Data for this exercise section start

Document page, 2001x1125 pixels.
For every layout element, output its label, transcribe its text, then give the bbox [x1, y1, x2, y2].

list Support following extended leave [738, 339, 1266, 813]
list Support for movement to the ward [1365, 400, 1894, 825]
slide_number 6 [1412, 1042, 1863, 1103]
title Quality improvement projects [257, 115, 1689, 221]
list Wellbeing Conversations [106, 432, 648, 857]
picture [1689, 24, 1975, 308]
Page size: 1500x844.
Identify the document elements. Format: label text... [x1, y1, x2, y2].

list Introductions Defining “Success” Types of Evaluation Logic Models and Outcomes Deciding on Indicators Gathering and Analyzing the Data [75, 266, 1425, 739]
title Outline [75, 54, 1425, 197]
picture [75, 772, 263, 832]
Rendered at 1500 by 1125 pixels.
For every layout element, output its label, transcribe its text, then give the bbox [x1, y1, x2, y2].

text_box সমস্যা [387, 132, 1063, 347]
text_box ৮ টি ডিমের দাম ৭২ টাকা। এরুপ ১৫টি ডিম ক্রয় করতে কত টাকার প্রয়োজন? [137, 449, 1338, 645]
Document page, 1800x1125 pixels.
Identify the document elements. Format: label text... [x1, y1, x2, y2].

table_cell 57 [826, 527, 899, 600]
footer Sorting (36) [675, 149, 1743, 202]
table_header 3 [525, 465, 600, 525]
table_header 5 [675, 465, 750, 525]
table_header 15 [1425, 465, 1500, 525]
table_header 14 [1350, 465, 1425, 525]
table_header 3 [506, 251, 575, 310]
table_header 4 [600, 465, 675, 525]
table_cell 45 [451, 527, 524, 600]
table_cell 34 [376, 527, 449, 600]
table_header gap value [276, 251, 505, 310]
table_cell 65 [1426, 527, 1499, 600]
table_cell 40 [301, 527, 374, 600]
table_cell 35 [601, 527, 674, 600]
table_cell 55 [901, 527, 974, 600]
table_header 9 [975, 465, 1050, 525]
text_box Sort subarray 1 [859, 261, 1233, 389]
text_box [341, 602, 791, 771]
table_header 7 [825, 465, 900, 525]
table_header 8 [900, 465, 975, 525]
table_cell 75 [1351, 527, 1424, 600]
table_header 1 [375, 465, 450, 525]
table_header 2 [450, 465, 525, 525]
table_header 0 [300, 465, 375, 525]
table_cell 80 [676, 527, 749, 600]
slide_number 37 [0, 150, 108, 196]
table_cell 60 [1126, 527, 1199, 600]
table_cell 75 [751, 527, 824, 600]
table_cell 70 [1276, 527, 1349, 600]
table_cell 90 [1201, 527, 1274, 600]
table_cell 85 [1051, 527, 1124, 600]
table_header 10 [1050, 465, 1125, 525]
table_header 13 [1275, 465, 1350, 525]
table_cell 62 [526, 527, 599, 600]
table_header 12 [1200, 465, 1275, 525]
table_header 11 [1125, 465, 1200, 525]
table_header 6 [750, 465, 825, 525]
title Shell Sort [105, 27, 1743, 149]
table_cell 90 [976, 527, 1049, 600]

Data for this exercise section end

When you write the entries out again, keep every word and mark exactly as it is.

- Completed exercise:
Document page, 2001x1125 pixels.
For every layout element, output its label, transcribe its text, then give the bbox [x1, y1, x2, y2].

list Support following extended leave [738, 339, 1266, 813]
list Support for movement to the ward [1365, 400, 1894, 825]
slide_number 6 [1412, 1042, 1863, 1103]
title Quality improvement projects [257, 115, 1689, 221]
list Wellbeing Conversations [106, 432, 648, 857]
picture [1689, 24, 1975, 308]
Page size: 1500x844.
Identify the document elements. Format: label text... [x1, y1, x2, y2].

list Introductions Defining “Success” Types of Evaluation Logic Models and Outcomes Deciding on Indicators Gathering and Analyzing the Data [75, 266, 1425, 739]
title Outline [75, 54, 1425, 197]
picture [75, 772, 263, 832]
Rendered at 1500 by 1125 pixels.
For every layout element, output its label, transcribe its text, then give the bbox [x1, y1, x2, y2].

text_box সমস্যা [387, 132, 1063, 347]
text_box ৮ টি ডিমের দাম ৭২ টাকা। এরুপ ১৫টি ডিম ক্রয় করতে কত টাকার প্রয়োজন? [137, 449, 1338, 645]
Document page, 1800x1125 pixels.
Identify the document elements. Format: label text... [x1, y1, x2, y2].

table_cell 57 [826, 527, 899, 600]
footer Sorting (36) [675, 149, 1743, 202]
table_header 3 [525, 465, 600, 525]
table_header 5 [675, 465, 750, 525]
table_header 15 [1425, 465, 1500, 525]
table_header 14 [1350, 465, 1425, 525]
table_header 3 [506, 251, 575, 310]
table_header 4 [600, 465, 675, 525]
table_cell 45 [451, 527, 524, 600]
table_cell 34 [376, 527, 449, 600]
table_header gap value [276, 251, 505, 310]
table_cell 65 [1426, 527, 1499, 600]
table_cell 40 [301, 527, 374, 600]
table_cell 35 [601, 527, 674, 600]
table_cell 55 [901, 527, 974, 600]
table_header 9 [975, 465, 1050, 525]
text_box Sort subarray 1 [859, 261, 1233, 389]
text_box [341, 602, 791, 771]
table_header 7 [825, 465, 900, 525]
table_header 8 [900, 465, 975, 525]
table_cell 75 [1351, 527, 1424, 600]
table_header 1 [375, 465, 450, 525]
table_header 2 [450, 465, 525, 525]
table_header 0 [300, 465, 375, 525]
table_cell 80 [676, 527, 749, 600]
slide_number 37 [0, 150, 108, 196]
table_cell 60 [1126, 527, 1199, 600]
table_cell 75 [751, 527, 824, 600]
table_cell 70 [1276, 527, 1349, 600]
table_cell 90 [1201, 527, 1274, 600]
table_cell 85 [1051, 527, 1124, 600]
table_header 10 [1050, 465, 1125, 525]
table_header 13 [1275, 465, 1350, 525]
table_cell 62 [526, 527, 599, 600]
table_header 12 [1200, 465, 1275, 525]
table_header 11 [1125, 465, 1200, 525]
table_header 6 [750, 465, 825, 525]
title Shell Sort [105, 27, 1743, 149]
table_cell 90 [976, 527, 1049, 600]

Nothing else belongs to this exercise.